Deployment optimization for target perpetual coverage in energy harvesting wireless sensor network

Abstract

Energy limitation of traditional Wireless Sensor Networks (WSNs) greatly confines the network lifetime due to generating and processing massive sensing data with a limited battery. The energy harvesting WSN is a novel network architecture to address the limitation of traditional WSN. However, existing coverage and deployment schemes neglect the environmental correlation of sensor nodes and external energy with respect to physical space. Comprehensively considering the spatial correlation of the environment and the uneven distribution of energy in energy harvesting WSN, we investigate how to deploy a collection of sensor nodes to save the deployment cost while ensuring the target perpetual coverage. The Confident Information Coverage (CIC) model is adopted to formulate the CIC Minimum Deployment Cost Target Perpetual Coverage (CICMTP) problem to minimize the deployed sensor nodes.

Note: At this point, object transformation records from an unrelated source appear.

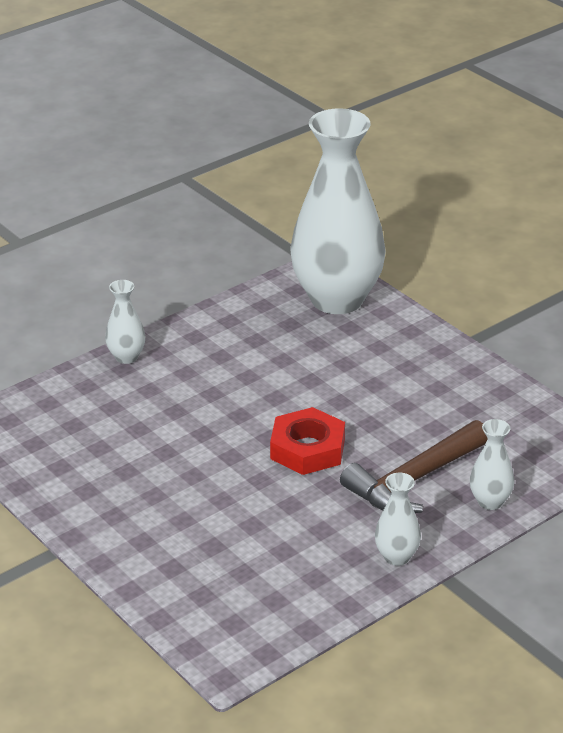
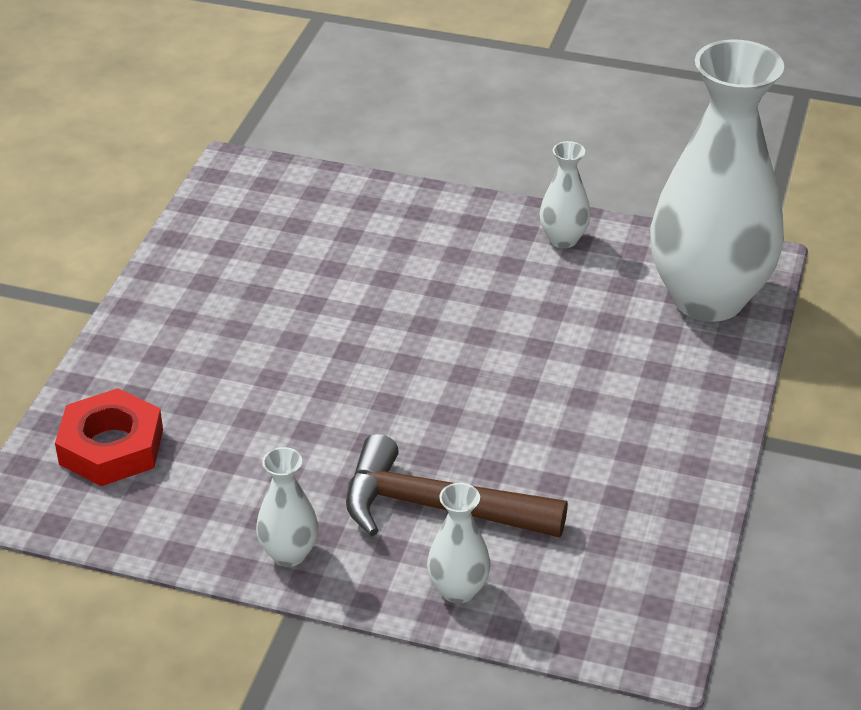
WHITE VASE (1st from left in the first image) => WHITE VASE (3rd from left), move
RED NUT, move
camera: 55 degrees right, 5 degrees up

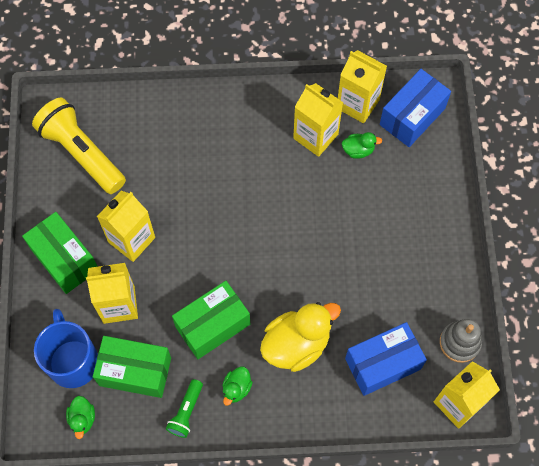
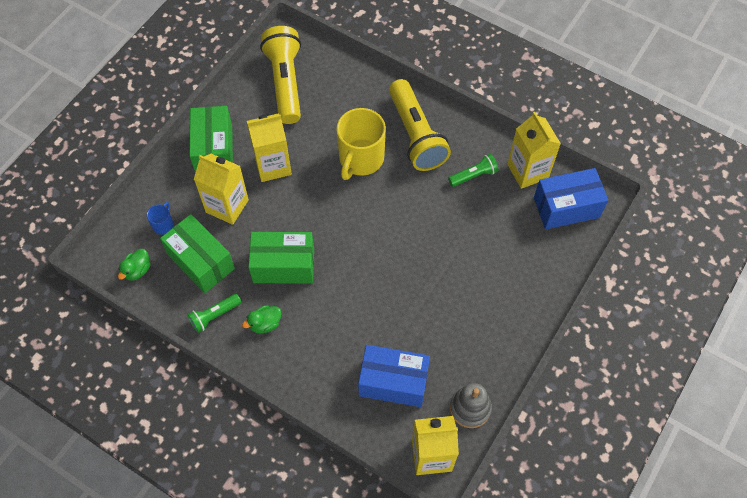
BLUE MUG, x0.45
YELLOW DUCK => nothing
YELLOW CARTON (3rd from left) => GREEN FLASHLIGHT (2nd from left)
GREEN DUCK (3rd from left) => nothing
nothing => YELLOW MUG
nothing => YELLOW FLASHLIGHT (2nd from left)
camera: 35 degrees right, 5 degrees down

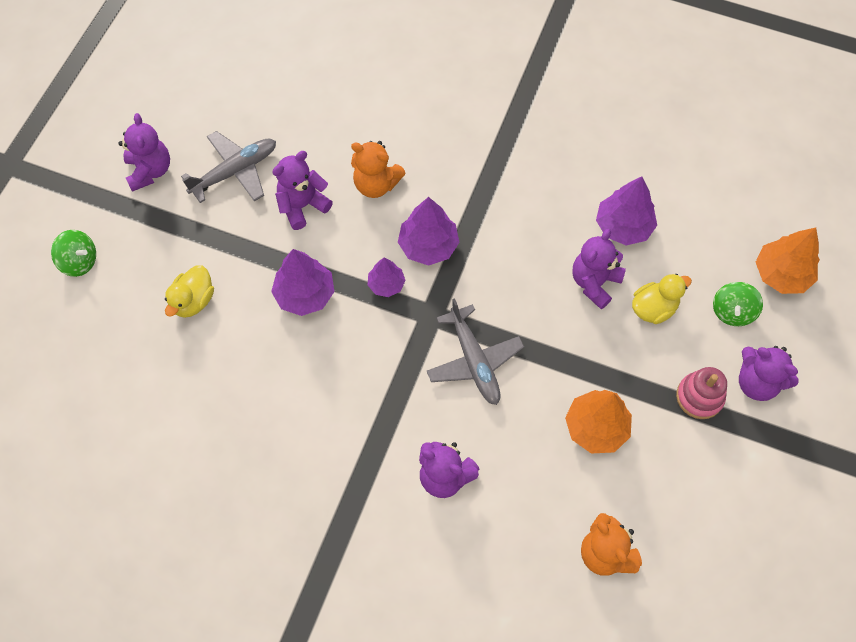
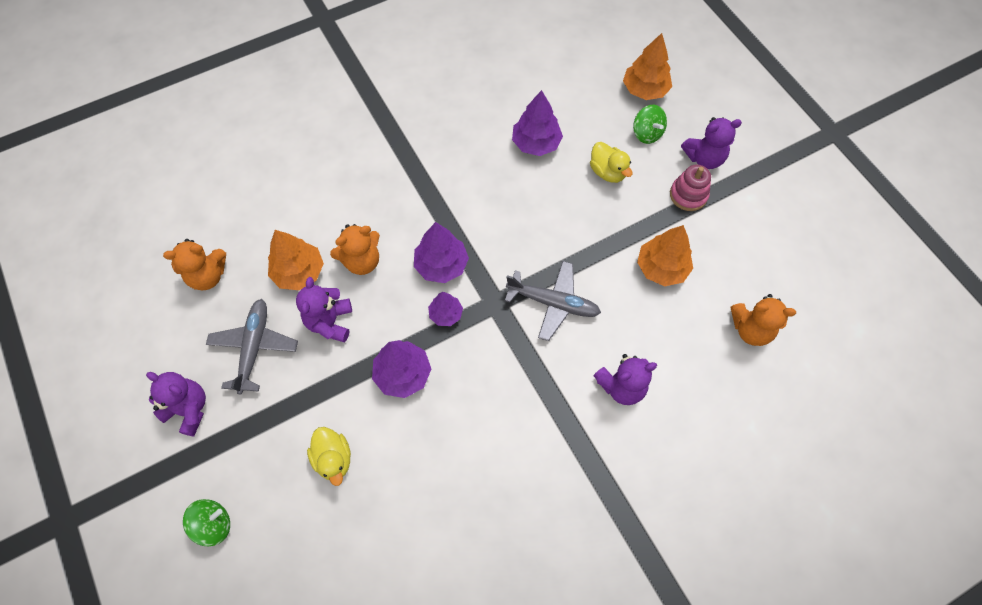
PURPLE TEDDY BEAR (4th from left) => nothing
YELLOW DUCK (2nd from left), 135 degrees clockwise
nothing => ORANGE TEDDY BEAR (1st from left)
nothing => ORANGE TREE (1st from left)
camera: 50 degrees left, 0 degrees up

As the CICMTP is NP-hard, we devise two approximation algorithms named Local Greedy Threshold Algorithm based on CIC (LGTA-CIC) and Overall Greedy Search Algorithm based on CIC (OGSA-CIC). The LGTA-CIC has a low time complexity and the OGSA-CIC has a better approximation rate. Extensive simulation results demonstrate that the OGSA-CIC is able to achieve lower deployment cost and the performance of the proposed algorithms outperforms GRNP, TPNP and EENP algorithms.